Nací el 23 de diciembre del año 245 , fruto de la unión entre el más rico mercader de Palmira y de una bella mujer, aquí me tomo la licencia libre de adjudicar la nacionalidad egipcia de mi añorada madre, pues tiempo después reclamaría el trono egipcio por derecho de linaje. Pero vamos paso a paso.
Palmira por aquellos entonces era una bella y próspera ciudad que se iba enriqueciendo gracias al paso obligado de caravanas comerciales procedentes de Oriente (la ruta de la seda) estas debían pagar generosos aranceles para pasar la noche o atravesar nuestras tierras.

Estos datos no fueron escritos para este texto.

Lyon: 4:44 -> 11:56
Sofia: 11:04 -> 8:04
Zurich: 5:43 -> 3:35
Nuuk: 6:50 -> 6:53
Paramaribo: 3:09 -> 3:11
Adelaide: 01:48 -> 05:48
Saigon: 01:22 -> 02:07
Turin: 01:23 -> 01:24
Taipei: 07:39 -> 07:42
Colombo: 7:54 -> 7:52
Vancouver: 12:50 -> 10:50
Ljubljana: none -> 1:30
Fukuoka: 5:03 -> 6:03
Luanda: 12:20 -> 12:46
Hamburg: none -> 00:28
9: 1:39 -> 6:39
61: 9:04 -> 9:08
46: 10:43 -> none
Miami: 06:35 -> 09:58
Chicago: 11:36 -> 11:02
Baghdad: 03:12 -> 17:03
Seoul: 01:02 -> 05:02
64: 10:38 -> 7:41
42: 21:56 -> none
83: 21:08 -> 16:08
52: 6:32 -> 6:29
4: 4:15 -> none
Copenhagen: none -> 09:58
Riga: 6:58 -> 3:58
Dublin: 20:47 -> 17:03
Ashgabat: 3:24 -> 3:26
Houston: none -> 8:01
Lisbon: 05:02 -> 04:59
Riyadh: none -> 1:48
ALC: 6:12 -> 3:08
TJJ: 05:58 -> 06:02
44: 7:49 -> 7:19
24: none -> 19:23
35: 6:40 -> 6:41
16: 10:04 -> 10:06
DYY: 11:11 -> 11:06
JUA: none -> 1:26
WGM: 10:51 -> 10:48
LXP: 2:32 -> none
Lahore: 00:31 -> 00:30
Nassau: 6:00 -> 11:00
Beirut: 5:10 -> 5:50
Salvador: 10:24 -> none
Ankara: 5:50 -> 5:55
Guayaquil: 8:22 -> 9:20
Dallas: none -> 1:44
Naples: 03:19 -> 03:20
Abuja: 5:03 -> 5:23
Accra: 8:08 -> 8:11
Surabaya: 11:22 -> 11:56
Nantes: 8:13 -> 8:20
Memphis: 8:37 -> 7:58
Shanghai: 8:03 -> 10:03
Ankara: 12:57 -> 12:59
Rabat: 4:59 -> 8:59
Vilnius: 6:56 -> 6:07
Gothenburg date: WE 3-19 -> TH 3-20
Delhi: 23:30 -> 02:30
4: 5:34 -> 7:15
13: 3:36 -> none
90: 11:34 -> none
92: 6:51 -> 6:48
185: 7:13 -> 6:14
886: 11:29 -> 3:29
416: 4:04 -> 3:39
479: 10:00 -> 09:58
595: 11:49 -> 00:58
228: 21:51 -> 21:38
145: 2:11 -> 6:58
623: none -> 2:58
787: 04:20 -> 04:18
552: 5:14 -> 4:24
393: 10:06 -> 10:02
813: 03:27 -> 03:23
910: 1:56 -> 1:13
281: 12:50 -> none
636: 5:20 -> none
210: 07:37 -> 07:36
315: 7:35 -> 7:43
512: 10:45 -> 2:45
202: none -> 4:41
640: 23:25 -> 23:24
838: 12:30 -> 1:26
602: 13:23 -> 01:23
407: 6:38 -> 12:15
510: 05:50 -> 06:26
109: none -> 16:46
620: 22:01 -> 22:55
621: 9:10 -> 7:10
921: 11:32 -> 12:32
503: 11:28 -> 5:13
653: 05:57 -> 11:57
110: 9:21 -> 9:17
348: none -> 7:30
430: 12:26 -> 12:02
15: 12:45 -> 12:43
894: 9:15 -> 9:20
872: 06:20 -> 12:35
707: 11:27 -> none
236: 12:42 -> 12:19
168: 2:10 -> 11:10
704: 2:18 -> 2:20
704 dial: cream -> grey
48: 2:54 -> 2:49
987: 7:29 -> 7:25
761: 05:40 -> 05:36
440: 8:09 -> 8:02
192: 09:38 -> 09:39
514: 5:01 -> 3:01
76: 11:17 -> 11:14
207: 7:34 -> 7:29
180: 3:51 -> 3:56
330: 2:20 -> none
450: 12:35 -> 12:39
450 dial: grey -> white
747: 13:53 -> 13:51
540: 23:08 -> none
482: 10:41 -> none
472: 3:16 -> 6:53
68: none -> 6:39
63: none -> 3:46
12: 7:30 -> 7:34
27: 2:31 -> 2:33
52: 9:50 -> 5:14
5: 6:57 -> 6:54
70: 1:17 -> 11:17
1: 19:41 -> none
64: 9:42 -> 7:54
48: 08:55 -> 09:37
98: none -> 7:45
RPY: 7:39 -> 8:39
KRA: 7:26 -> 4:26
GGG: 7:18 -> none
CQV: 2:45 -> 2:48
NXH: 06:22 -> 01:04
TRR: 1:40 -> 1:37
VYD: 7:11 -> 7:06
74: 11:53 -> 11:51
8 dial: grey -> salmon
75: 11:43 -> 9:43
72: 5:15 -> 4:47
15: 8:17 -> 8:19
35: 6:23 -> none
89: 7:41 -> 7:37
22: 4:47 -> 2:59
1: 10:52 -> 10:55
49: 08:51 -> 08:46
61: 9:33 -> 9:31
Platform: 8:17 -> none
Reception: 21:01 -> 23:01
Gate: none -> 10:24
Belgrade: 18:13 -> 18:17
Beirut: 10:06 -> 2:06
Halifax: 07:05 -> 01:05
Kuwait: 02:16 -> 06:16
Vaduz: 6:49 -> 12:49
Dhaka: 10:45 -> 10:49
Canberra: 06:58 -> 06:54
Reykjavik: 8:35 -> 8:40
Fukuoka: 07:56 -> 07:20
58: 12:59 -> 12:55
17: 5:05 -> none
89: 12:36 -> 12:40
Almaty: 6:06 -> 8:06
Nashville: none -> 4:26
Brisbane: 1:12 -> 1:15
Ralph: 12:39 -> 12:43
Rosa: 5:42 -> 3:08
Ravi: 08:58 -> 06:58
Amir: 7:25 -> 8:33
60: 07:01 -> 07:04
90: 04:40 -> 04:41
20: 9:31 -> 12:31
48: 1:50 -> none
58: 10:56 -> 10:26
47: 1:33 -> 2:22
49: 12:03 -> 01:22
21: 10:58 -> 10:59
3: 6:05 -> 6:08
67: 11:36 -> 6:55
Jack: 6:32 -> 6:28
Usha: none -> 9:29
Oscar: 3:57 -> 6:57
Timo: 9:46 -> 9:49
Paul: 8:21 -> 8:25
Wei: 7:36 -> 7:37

A cambio, recibían seguridad para con sus preciadas mercancías.
Estos productos eran esperados con celosa impaciencia por las ricas familias de diversos reinos e imperios como el romano. Donde las pomposas matronas romanas deseaban poseer y lucir las más bellas sedas y joyas procedentes de oriente.
Si me permitís, voy a recrearme en la imagen de mi añorado padre. Fue uno de los mejores mercaderes de Palmira. Recuerdo con nostalgia su regreso tras largos viajes en tierras lejanas.
Recuerdo la emoción al verlo descender de su caravana tras dar gracias a los dioses por regresar con vida, por el éxito en su travesía y por reunirse de nuevo con su amada familia. Recuerdo sus fuertes abrazos y sus reproches por crecer tan rápido. Recuerdo su calurosa risa… a veces, aún creo escucharla dentro de mi ser…
Mi amado padre era de buena voluntad para con su familia, pero severo y exigente en su trabajo. El dominio de varias lenguas en pleno auge como el griego hacían de él un excelente comerciante. Puedo decir con orgullo que nací en un hogar lleno de comodidades gracias a los excelentes beneficios obtenidos por el negocio de mi padre.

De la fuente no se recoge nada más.